To be clear, we changed our code to use a Distributed Lock whereas previously we were seeing issues with the IMap-based lock. We made no code change other than to substitute the IMap-based lock with the Distributed Lock, but this was enough to fix the issue for us (or at least mask the root issue). What led us to try a Distributed Lock in lieu of an IMap-based lock is issue 223 (not issue 233) which we know is to directly fix an issue with MultiMap, but the fix appeared to be to components that are shared w/ Map.
I'll attempt to describe below the scenario we think we're seeing. We don't know if the scenario is accurate in terms of the exact sequence of events. Obviously if the lock isn't respected, the events could occur in a different order. The issue is always reproducible in our system.
- Thread 1 acquires lock "foo". Key "foo" is not yet an entry in the IMap, so it puts a value in for "foo", and then releases the lock.

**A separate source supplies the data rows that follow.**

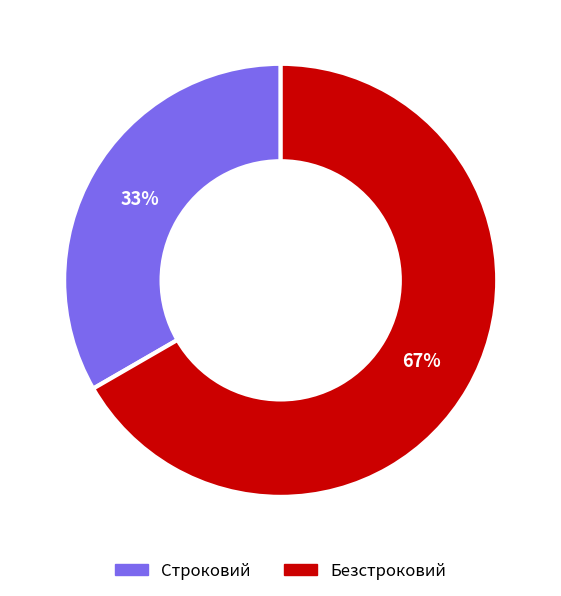

To the nearest percent, what is the combined percentage of Строковий and Безстроковий?

100%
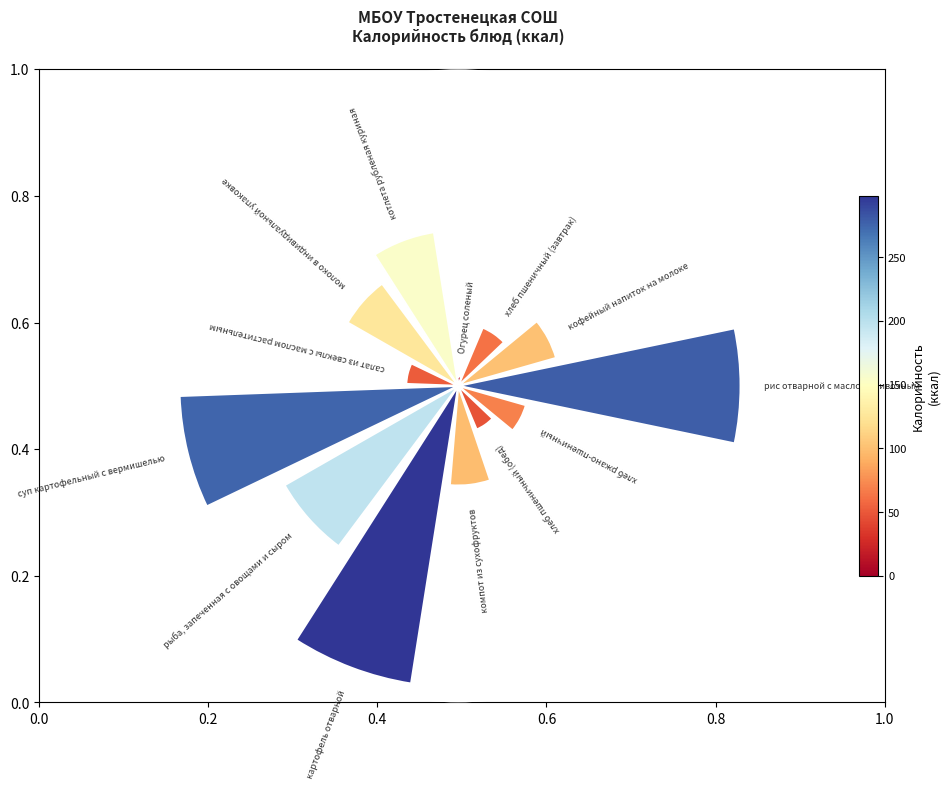

To the nearest percent, what is the difference between the largest and smallest slice percentages?

16%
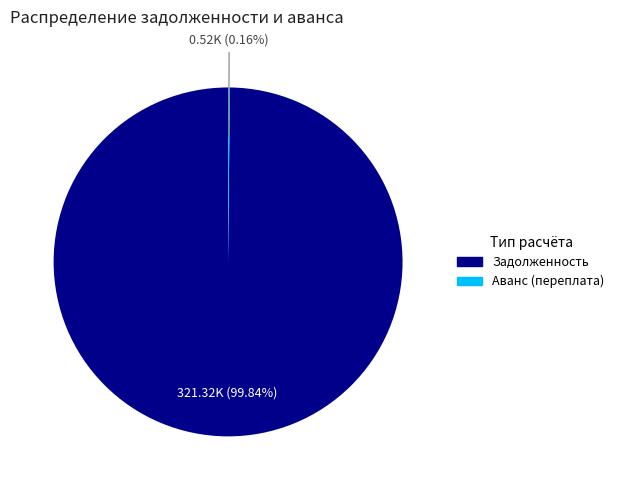

To the nearest percent, what is the difference between the largest and smallest slice percentages?

100%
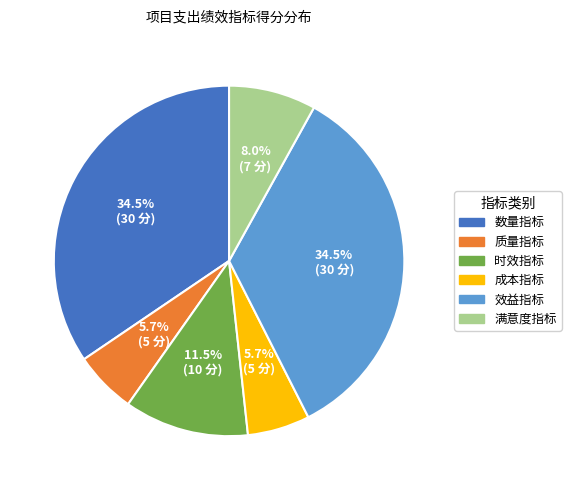

Is there a majority slice in this chart?

No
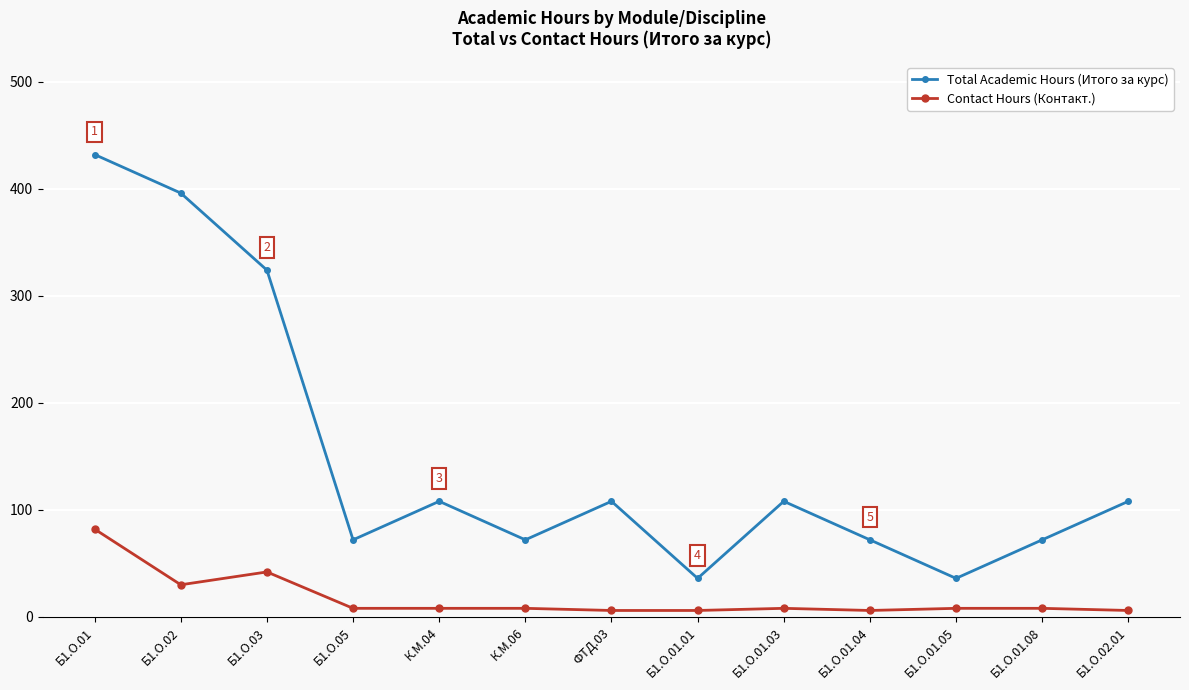

True or false: Total Academic Hours (Итого за курс) has more than 1 interior local peaks.

True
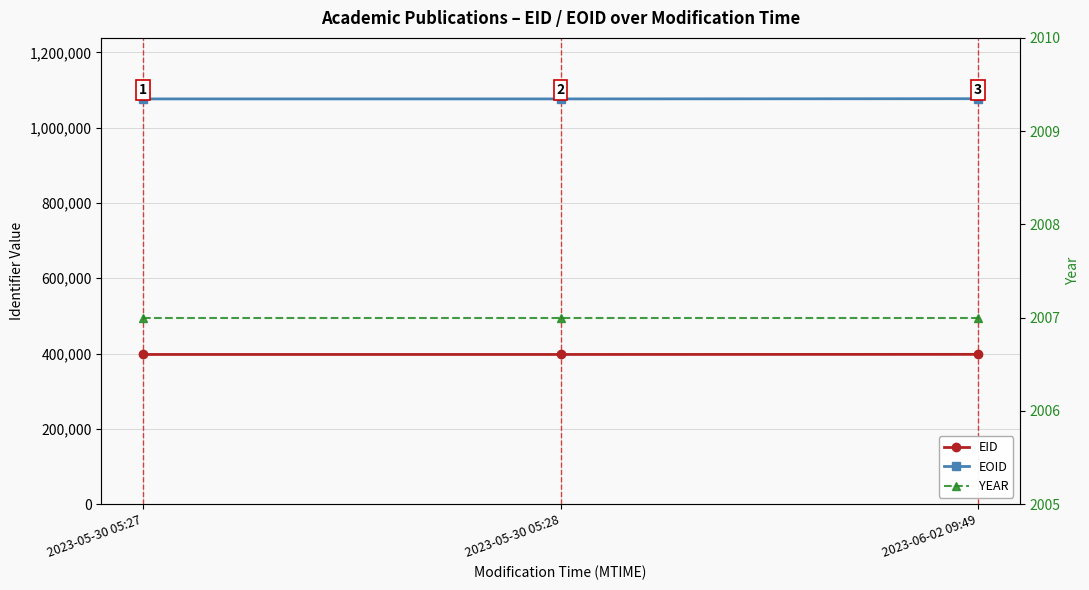

What is the difference between the highest and lowest values at 2023-05-30 05:27?

1074194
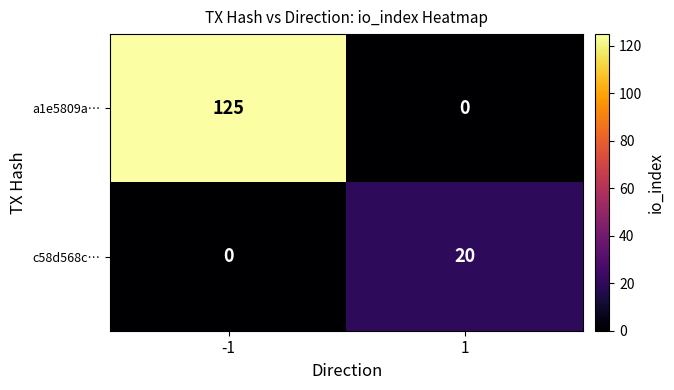

Reading left to right, transcribe all the data shown in this chart.

a1e5809a…: -1=125	1=0
c58d568c…: -1=0	1=20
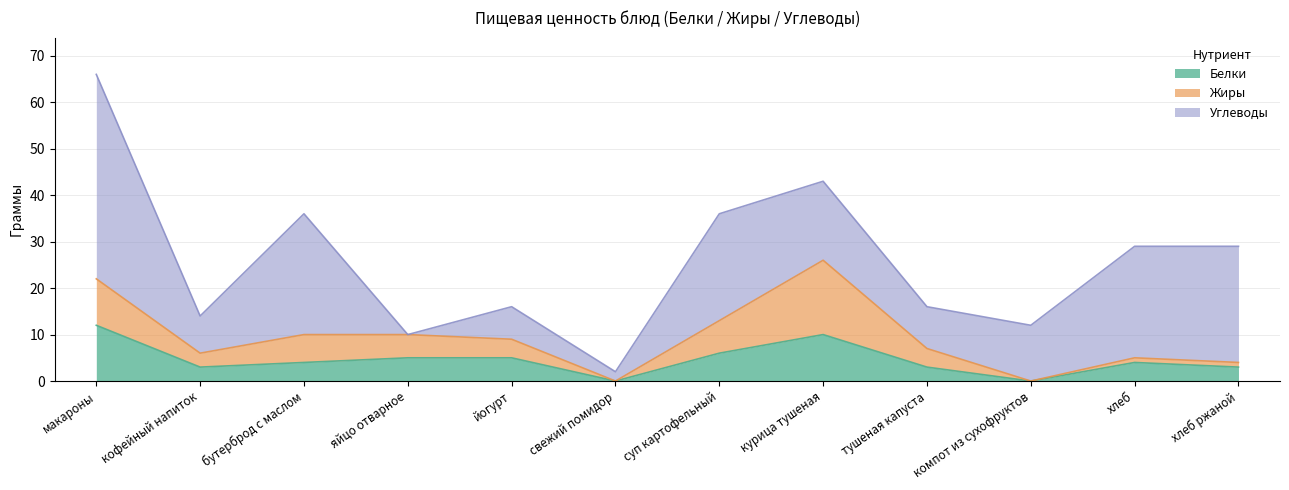

Which category has the highest value across all series?

макароны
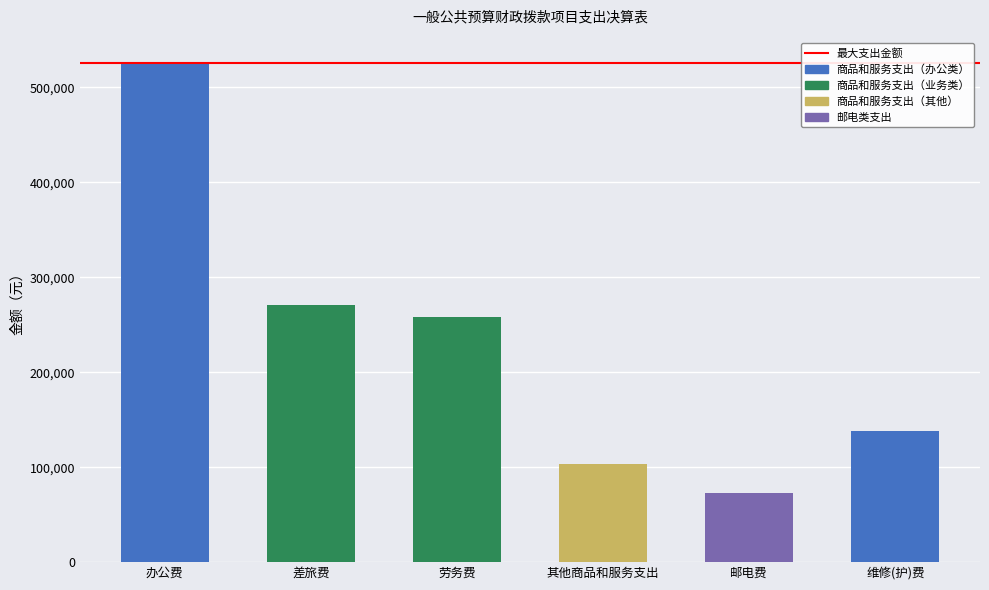

What is the ratio of the value at 劳务费 to the value at 差旅费?

1.0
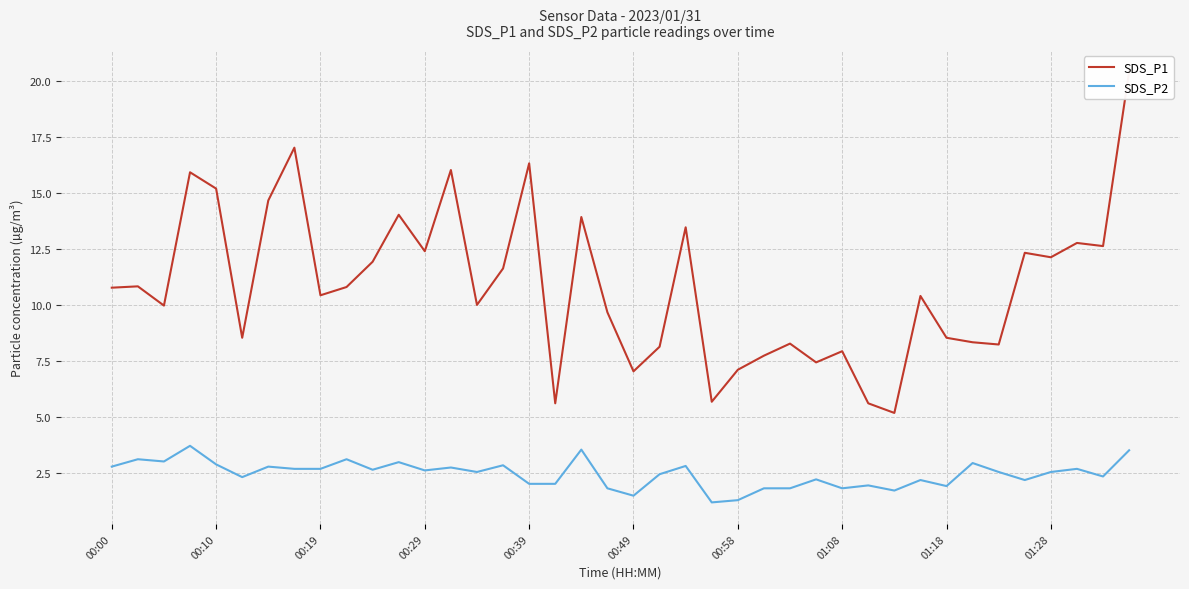

Is it true that SDS_P2 equals 2.0 at 00:39?

True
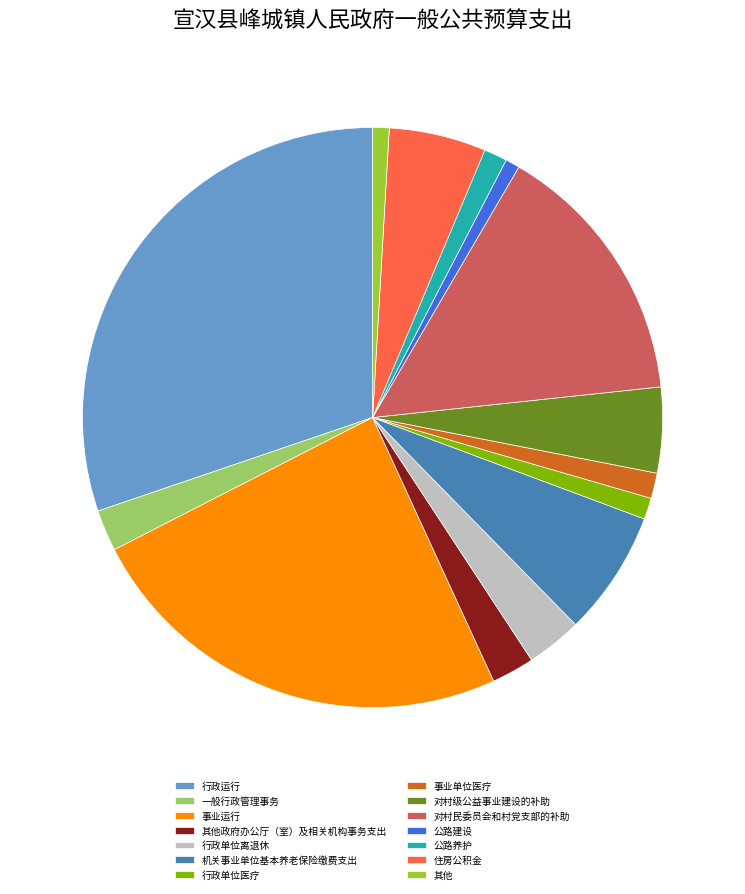

Is it true that 行政运行 is 30% of the pie?

True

- Thread 2, 3, 4 look to acquire lock "foo"
- Thread 2 acquires lock "foo", sees there's a value for "foo", registers an EntryListener, and then releases the lock.
- Thread 3 acquires lock "foo", sees there's a value for "foo", adds a listener to thread 2, and then releases the lock.
- Thread 4 acquires lock "foo", removes "foo" from the map, and then unlocks "foo".
We haven't found evidence that any of the threads successfully acquire lock "foo" while another thread holds it, though we suspect it to be the case. We're still investigating. The issue we suspect is thread 4 successfully acquires lock "foo" while thread 3 holds it. Meanwhile, it's possible that thread 4 removes "foo" from the map before thread 3 can register its listener on thread 2 and thus thread 3 never gets a callback. We completely rely on the lock "foo" to synchronize these operations.
Finally, we haven't tried running w/ the fix for issue 223, so we have no reason to believe that patch fixes the underlying issue. It may not be relevant. Is it worth trying the fix for 223 or are you convinced it has no relevance to our use case?